Why doesn’t Egypt, whose 450,000-man army has gotten billions from us, roll into Tobruk and Benghazi and protect those Arabs from being killed by fellow Arabs? Why is this America’s responsibility?”
Why is protecting the entire democratic world, solving every humanitarian crisis, and righting every wrong of this world, America’s responsibility? Why doesn’t the 450,000-man Egyptian military, armed with M1 Abrams tanks and co-financed by the DOS, march into Khartoum like Kitchener, throw the Sudanese regime out, and end the Darfur genocide?
America is not legally nor morally obliged to right every wrong of this world.
In an earlier Buchanan article, similar hard questions were asked:
“What caused Obama’s about-face from the Pentagon position that imposing a no-fly zone on Libya was an unwise act of war?
According to The New York Times, National Security Council aide Samantha Power, U.N. envoy Susan Rice and Hillary Clinton flipped him. The three sisters feel guilty about us not invading Rwanda when Hutu were butchering Tutsi.
They did not want to be seen as standing by when Gadhafi took Benghazi, which he would have done, ending the war in days, had we not intervened.

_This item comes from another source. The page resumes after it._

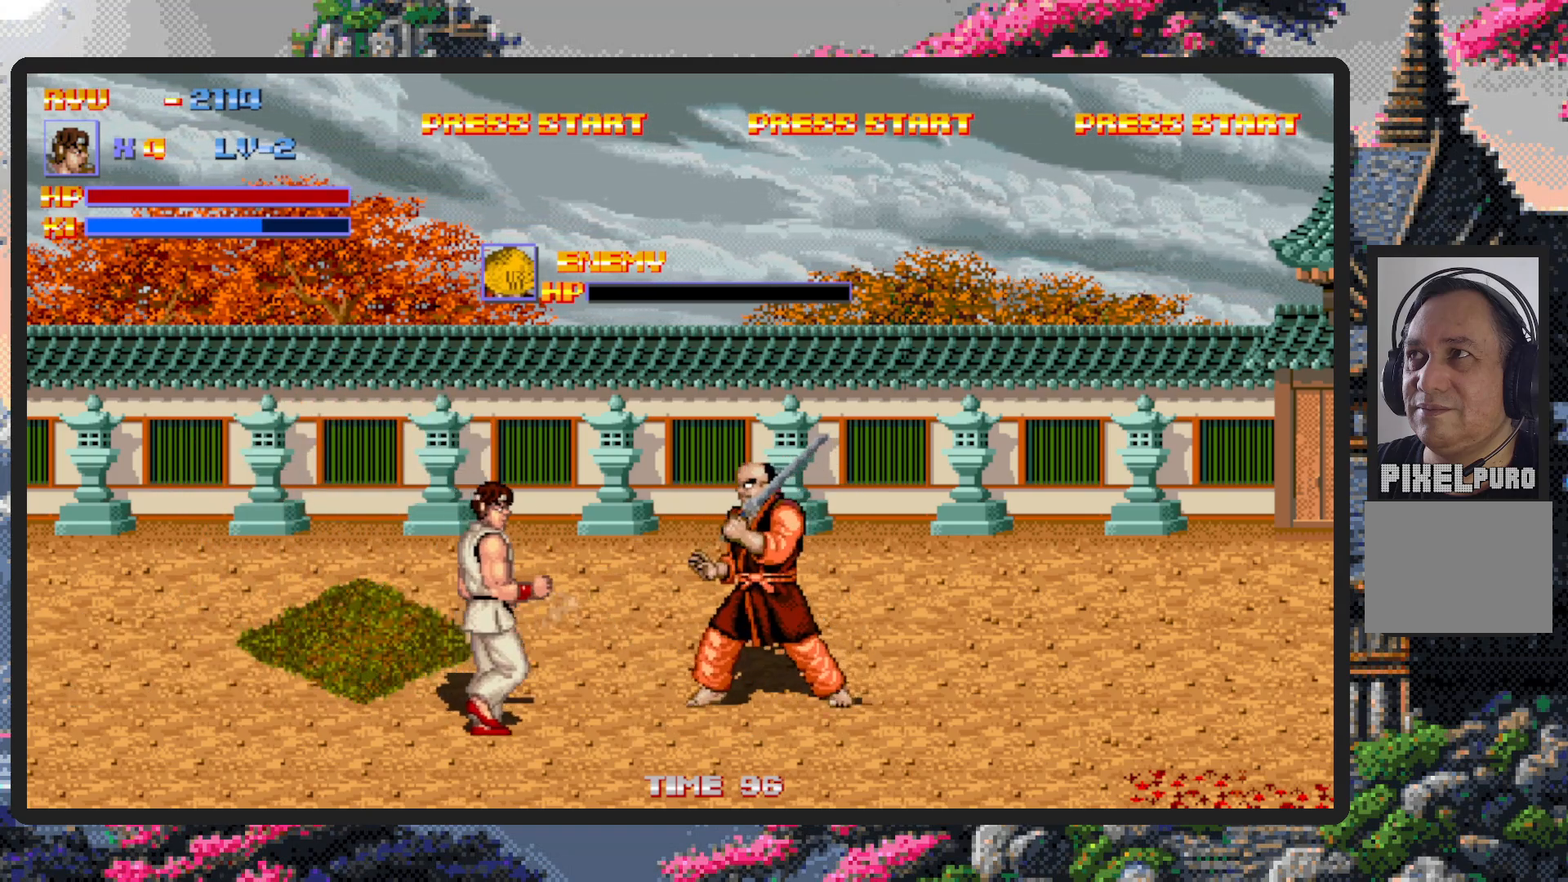
{"buttons": ["Y"], "events": [[217, "Y", "down"], [267, "Y", "up"], [300, "Y", "down"], [350, "Y", "up"], [400, "DPAD_RIGHT", "up"], [400, "Y", "down"], [450, "Y", "up"], [484, "Y", "down"]]}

While Obama is no longer saying Gadhafi must go, Hillary insists that has to be the outcome. No question who wears the pants here.”
This intervention against Qaddafi is a mistake on Obama’s part. He’s fighting an anti-Al-Qaeda dictator with whom the West has been doing profitable business for years, and thus aiding al-Qaeda and other anti-American organizations. This is a mistake which should be ended immediately. And no more wars should be waged without a Declaration of War.